● **DIRECTIONS FOR THIS TASK**
Word for word, copy out the records given below.

● **DATA TO USE**
========================================================================
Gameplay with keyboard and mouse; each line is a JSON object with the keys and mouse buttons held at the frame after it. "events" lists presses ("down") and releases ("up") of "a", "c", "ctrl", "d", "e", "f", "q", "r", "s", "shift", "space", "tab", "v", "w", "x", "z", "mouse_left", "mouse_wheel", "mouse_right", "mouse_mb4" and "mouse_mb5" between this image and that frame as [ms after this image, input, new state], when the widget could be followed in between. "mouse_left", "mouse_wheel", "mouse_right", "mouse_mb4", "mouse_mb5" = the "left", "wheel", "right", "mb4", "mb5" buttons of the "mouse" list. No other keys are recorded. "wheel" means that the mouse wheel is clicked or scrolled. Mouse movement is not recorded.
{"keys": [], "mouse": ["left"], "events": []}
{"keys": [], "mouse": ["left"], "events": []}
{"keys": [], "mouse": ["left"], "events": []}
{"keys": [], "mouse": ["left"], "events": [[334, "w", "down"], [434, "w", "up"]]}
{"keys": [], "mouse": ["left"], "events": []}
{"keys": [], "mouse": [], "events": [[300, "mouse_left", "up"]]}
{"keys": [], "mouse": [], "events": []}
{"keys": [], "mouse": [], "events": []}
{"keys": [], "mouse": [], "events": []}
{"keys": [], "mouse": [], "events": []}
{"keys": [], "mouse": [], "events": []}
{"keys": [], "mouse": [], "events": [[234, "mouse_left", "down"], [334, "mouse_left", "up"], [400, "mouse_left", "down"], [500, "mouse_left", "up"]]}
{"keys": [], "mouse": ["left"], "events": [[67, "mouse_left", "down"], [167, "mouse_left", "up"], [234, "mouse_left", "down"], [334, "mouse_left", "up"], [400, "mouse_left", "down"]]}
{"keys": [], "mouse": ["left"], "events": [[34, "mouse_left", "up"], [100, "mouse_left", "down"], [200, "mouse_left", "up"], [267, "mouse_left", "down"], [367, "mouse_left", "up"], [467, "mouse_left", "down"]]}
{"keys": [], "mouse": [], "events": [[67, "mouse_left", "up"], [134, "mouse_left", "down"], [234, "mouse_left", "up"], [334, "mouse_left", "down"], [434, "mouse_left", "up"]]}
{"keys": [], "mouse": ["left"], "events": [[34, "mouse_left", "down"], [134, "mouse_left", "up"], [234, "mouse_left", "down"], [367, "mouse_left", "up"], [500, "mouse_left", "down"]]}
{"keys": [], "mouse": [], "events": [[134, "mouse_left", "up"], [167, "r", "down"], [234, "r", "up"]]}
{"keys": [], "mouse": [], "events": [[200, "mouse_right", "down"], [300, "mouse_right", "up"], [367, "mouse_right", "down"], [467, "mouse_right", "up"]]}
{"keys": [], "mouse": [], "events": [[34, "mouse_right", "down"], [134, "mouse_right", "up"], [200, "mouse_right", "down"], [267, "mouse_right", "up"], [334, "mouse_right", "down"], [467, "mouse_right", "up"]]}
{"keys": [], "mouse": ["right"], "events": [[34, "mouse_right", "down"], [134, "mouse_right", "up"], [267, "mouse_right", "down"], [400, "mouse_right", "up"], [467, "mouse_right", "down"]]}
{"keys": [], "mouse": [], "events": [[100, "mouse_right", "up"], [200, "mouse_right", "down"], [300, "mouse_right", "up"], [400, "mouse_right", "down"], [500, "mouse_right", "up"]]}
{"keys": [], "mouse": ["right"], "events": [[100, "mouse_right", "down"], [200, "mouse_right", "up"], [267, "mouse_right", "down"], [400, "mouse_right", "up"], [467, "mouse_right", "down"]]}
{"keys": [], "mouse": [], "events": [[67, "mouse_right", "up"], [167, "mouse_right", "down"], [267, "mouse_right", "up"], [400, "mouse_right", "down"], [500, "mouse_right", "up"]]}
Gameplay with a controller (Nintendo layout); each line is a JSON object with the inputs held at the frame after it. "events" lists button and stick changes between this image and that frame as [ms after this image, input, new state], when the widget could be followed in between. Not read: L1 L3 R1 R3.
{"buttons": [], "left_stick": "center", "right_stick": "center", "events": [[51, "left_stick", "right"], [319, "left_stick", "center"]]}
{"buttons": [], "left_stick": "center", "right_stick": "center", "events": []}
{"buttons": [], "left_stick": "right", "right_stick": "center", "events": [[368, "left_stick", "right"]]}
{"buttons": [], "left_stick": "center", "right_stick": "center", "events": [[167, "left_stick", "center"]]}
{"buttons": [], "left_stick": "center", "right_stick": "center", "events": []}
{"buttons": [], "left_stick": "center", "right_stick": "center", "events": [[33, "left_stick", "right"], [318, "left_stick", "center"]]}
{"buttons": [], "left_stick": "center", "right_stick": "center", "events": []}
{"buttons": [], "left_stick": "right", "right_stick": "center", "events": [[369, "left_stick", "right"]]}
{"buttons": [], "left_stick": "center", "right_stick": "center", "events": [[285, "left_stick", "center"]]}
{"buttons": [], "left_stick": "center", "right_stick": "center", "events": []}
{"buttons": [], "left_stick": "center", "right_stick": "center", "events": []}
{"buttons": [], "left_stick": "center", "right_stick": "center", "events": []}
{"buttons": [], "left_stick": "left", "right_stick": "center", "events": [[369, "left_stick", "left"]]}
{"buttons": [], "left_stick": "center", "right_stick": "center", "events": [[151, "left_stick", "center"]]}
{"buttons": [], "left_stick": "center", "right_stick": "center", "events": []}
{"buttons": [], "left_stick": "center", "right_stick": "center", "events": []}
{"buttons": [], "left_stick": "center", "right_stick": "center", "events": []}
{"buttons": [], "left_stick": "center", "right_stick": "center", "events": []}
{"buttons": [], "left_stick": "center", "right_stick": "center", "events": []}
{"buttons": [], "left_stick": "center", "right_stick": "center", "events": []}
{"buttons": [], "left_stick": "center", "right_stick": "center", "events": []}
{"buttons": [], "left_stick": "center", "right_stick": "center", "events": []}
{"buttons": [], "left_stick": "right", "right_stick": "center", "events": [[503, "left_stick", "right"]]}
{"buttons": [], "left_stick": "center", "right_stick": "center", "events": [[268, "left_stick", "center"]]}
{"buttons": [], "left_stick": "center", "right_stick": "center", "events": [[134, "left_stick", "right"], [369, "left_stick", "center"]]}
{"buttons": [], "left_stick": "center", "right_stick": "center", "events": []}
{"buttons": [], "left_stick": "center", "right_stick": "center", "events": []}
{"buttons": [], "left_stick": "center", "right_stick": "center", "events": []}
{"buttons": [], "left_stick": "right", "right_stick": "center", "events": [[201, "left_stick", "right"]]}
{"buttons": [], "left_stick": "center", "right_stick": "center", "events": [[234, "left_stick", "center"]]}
========================================================================
● **EXERCISE ANSWER**
Gameplay with keyboard and mouse; each line is a JSON object with the keys and mouse buttons held at the frame after it. "events" lists presses ("down") and releases ("up") of "a", "c", "ctrl", "d", "e", "f", "q", "r", "s", "shift", "space", "tab", "v", "w", "x", "z", "mouse_left", "mouse_wheel", "mouse_right", "mouse_mb4" and "mouse_mb5" between this image and that frame as [ms after this image, input, new state], when the widget could be followed in between. "mouse_left", "mouse_wheel", "mouse_right", "mouse_mb4", "mouse_mb5" = the "left", "wheel", "right", "mb4", "mb5" buttons of the "mouse" list. No other keys are recorded. "wheel" means that the mouse wheel is clicked or scrolled. Mouse movement is not recorded.
{"keys": [], "mouse": ["left"], "events": []}
{"keys": [], "mouse": ["left"], "events": []}
{"keys": [], "mouse": ["left"], "events": []}
{"keys": [], "mouse": ["left"], "events": [[334, "w", "down"], [434, "w", "up"]]}
{"keys": [], "mouse": ["left"], "events": []}
{"keys": [], "mouse": [], "events": [[300, "mouse_left", "up"]]}
{"keys": [], "mouse": [], "events": []}
{"keys": [], "mouse": [], "events": []}
{"keys": [], "mouse": [], "events": []}
{"keys": [], "mouse": [], "events": []}
{"keys": [], "mouse": [], "events": []}
{"keys": [], "mouse": [], "events": [[234, "mouse_left", "down"], [334, "mouse_left", "up"], [400, "mouse_left", "down"], [500, "mouse_left", "up"]]}
{"keys": [], "mouse": ["left"], "events": [[67, "mouse_left", "down"], [167, "mouse_left", "up"], [234, "mouse_left", "down"], [334, "mouse_left", "up"], [400, "mouse_left", "down"]]}
{"keys": [], "mouse": ["left"], "events": [[34, "mouse_left", "up"], [100, "mouse_left", "down"], [200, "mouse_left", "up"], [267, "mouse_left", "down"], [367, "mouse_left", "up"], [467, "mouse_left", "down"]]}
{"keys": [], "mouse": [], "events": [[67, "mouse_left", "up"], [134, "mouse_left", "down"], [234, "mouse_left", "up"], [334, "mouse_left", "down"], [434, "mouse_left", "up"]]}
{"keys": [], "mouse": ["left"], "events": [[34, "mouse_left", "down"], [134, "mouse_left", "up"], [234, "mouse_left", "down"], [367, "mouse_left", "up"], [500, "mouse_left", "down"]]}
{"keys": [], "mouse": [], "events": [[134, "mouse_left", "up"], [167, "r", "down"], [234, "r", "up"]]}
{"keys": [], "mouse": [], "events": [[200, "mouse_right", "down"], [300, "mouse_right", "up"], [367, "mouse_right", "down"], [467, "mouse_right", "up"]]}
{"keys": [], "mouse": [], "events": [[34, "mouse_right", "down"], [134, "mouse_right", "up"], [200, "mouse_right", "down"], [267, "mouse_right", "up"], [334, "mouse_right", "down"], [467, "mouse_right", "up"]]}
{"keys": [], "mouse": ["right"], "events": [[34, "mouse_right", "down"], [134, "mouse_right", "up"], [267, "mouse_right", "down"], [400, "mouse_right", "up"], [467, "mouse_right", "down"]]}
{"keys": [], "mouse": [], "events": [[100, "mouse_right", "up"], [200, "mouse_right", "down"], [300, "mouse_right", "up"], [400, "mouse_right", "down"], [500, "mouse_right", "up"]]}
{"keys": [], "mouse": ["right"], "events": [[100, "mouse_right", "down"], [200, "mouse_right", "up"], [267, "mouse_right", "down"], [400, "mouse_right", "up"], [467, "mouse_right", "down"]]}
{"keys": [], "mouse": [], "events": [[67, "mouse_right", "up"], [167, "mouse_right", "down"], [267, "mouse_right", "up"], [400, "mouse_right", "down"], [500, "mouse_right", "up"]]}
Gameplay with a controller (Nintendo layout); each line is a JSON object with the inputs held at the frame after it. "events" lists button and stick changes between this image and that frame as [ms after this image, input, new state], when the widget could be followed in between. Not read: L1 L3 R1 R3.
{"buttons": [], "left_stick": "center", "right_stick": "center", "events": [[51, "left_stick", "right"], [319, "left_stick", "center"]]}
{"buttons": [], "left_stick": "center", "right_stick": "center", "events": []}
{"buttons": [], "left_stick": "right", "right_stick": "center", "events": [[368, "left_stick", "right"]]}
{"buttons": [], "left_stick": "center", "right_stick": "center", "events": [[167, "left_stick", "center"]]}
{"buttons": [], "left_stick": "center", "right_stick": "center", "events": []}
{"buttons": [], "left_stick": "center", "right_stick": "center", "events": [[33, "left_stick", "right"], [318, "left_stick", "center"]]}
{"buttons": [], "left_stick": "center", "right_stick": "center", "events": []}
{"buttons": [], "left_stick": "right", "right_stick": "center", "events": [[369, "left_stick", "right"]]}
{"buttons": [], "left_stick": "center", "right_stick": "center", "events": [[285, "left_stick", "center"]]}
{"buttons": [], "left_stick": "center", "right_stick": "center", "events": []}
{"buttons": [], "left_stick": "center", "right_stick": "center", "events": []}
{"buttons": [], "left_stick": "center", "right_stick": "center", "events": []}
{"buttons": [], "left_stick": "left", "right_stick": "center", "events": [[369, "left_stick", "left"]]}
{"buttons": [], "left_stick": "center", "right_stick": "center", "events": [[151, "left_stick", "center"]]}
{"buttons": [], "left_stick": "center", "right_stick": "center", "events": []}
{"buttons": [], "left_stick": "center", "right_stick": "center", "events": []}
{"buttons": [], "left_stick": "center", "right_stick": "center", "events": []}
{"buttons": [], "left_stick": "center", "right_stick": "center", "events": []}
{"buttons": [], "left_stick": "center", "right_stick": "center", "events": []}
{"buttons": [], "left_stick": "center", "right_stick": "center", "events": []}
{"buttons": [], "left_stick": "center", "right_stick": "center", "events": []}
{"buttons": [], "left_stick": "center", "right_stick": "center", "events": []}
{"buttons": [], "left_stick": "right", "right_stick": "center", "events": [[503, "left_stick", "right"]]}
{"buttons": [], "left_stick": "center", "right_stick": "center", "events": [[268, "left_stick", "center"]]}
{"buttons": [], "left_stick": "center", "right_stick": "center", "events": [[134, "left_stick", "right"], [369, "left_stick", "center"]]}
{"buttons": [], "left_stick": "center", "right_stick": "center", "events": []}
{"buttons": [], "left_stick": "center", "right_stick": "center", "events": []}
{"buttons": [], "left_stick": "center", "right_stick": "center", "events": []}
{"buttons": [], "left_stick": "right", "right_stick": "center", "events": [[201, "left_stick", "right"]]}
{"buttons": [], "left_stick": "center", "right_stick": "center", "events": [[234, "left_stick", "center"]]}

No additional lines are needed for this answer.